*WORK TO COMPLETE*.
Copy the full listing, changing nothing.
◆ ◆ ◆
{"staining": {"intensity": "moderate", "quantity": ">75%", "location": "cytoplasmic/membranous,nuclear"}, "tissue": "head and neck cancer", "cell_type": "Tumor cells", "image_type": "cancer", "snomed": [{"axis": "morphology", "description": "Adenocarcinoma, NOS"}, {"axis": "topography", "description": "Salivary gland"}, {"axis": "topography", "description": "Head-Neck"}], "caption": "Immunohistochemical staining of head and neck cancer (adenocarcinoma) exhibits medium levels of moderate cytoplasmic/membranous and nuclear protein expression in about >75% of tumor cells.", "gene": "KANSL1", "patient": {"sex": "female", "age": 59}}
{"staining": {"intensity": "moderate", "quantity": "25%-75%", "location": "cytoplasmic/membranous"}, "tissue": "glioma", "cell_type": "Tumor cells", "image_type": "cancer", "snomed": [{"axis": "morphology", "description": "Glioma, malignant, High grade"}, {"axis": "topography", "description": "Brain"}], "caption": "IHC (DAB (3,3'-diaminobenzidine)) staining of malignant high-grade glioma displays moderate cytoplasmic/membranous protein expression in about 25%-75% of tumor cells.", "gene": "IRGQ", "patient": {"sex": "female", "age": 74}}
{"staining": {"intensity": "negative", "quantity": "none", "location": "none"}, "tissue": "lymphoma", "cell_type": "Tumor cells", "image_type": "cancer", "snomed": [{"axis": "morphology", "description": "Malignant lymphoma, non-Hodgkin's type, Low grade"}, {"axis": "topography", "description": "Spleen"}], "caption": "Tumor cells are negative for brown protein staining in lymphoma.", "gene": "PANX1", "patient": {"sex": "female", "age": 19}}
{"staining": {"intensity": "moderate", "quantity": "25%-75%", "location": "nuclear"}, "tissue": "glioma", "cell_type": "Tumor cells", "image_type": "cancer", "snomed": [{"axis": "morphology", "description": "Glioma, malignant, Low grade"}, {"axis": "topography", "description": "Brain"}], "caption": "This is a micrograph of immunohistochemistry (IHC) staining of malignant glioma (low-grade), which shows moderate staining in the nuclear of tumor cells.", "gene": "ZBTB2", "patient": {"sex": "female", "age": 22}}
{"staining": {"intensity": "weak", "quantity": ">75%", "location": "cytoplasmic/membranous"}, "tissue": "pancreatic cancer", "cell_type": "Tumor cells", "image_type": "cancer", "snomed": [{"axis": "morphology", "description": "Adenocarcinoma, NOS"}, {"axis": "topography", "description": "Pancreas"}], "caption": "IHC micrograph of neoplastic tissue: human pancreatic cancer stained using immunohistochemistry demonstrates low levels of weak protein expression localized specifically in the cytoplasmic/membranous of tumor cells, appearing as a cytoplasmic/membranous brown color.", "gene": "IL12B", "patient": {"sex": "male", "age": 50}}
◆ ◆ ◆
*OUTPUT OF THE TASK*.
{"staining": {"intensity": "moderate", "quantity": ">75%", "location": "cytoplasmic/membranous,nuclear"}, "tissue": "head and neck cancer", "cell_type": "Tumor cells", "image_type": "cancer", "snomed": [{"axis": "morphology", "description": "Adenocarcinoma, NOS"}, {"axis": "topography", "description": "Salivary gland"}, {"axis": "topography", "description": "Head-Neck"}], "caption": "Immunohistochemical staining of head and neck cancer (adenocarcinoma) exhibits medium levels of moderate cytoplasmic/membranous and nuclear protein expression in about >75% of tumor cells.", "gene": "KANSL1", "patient": {"sex": "female", "age": 59}}
{"staining": {"intensity": "moderate", "quantity": "25%-75%", "location": "cytoplasmic/membranous"}, "tissue": "glioma", "cell_type": "Tumor cells", "image_type": "cancer", "snomed": [{"axis": "morphology", "description": "Glioma, malignant, High grade"}, {"axis": "topography", "description": "Brain"}], "caption": "IHC (DAB (3,3'-diaminobenzidine)) staining of malignant high-grade glioma displays moderate cytoplasmic/membranous protein expression in about 25%-75% of tumor cells.", "gene": "IRGQ", "patient": {"sex": "female", "age": 74}}
{"staining": {"intensity": "negative", "quantity": "none", "location": "none"}, "tissue": "lymphoma", "cell_type": "Tumor cells", "image_type": "cancer", "snomed": [{"axis": "morphology", "description": "Malignant lymphoma, non-Hodgkin's type, Low grade"}, {"axis": "topography", "description": "Spleen"}], "caption": "Tumor cells are negative for brown protein staining in lymphoma.", "gene": "PANX1", "patient": {"sex": "female", "age": 19}}
{"staining": {"intensity": "moderate", "quantity": "25%-75%", "location": "nuclear"}, "tissue": "glioma", "cell_type": "Tumor cells", "image_type": "cancer", "snomed": [{"axis": "morphology", "description": "Glioma, malignant, Low grade"}, {"axis": "topography", "description": "Brain"}], "caption": "This is a micrograph of immunohistochemistry (IHC) staining of malignant glioma (low-grade), which shows moderate staining in the nuclear of tumor cells.", "gene": "ZBTB2", "patient": {"sex": "female", "age": 22}}
{"staining": {"intensity": "weak", "quantity": ">75%", "location": "cytoplasmic/membranous"}, "tissue": "pancreatic cancer", "cell_type": "Tumor cells", "image_type": "cancer", "snomed": [{"axis": "morphology", "description": "Adenocarcinoma, NOS"}, {"axis": "topography", "description": "Pancreas"}], "caption": "IHC micrograph of neoplastic tissue: human pancreatic cancer stained using immunohistochemistry demonstrates low levels of weak protein expression localized specifically in the cytoplasmic/membranous of tumor cells, appearing as a cytoplasmic/membranous brown color.", "gene": "IL12B", "patient": {"sex": "male", "age": 50}}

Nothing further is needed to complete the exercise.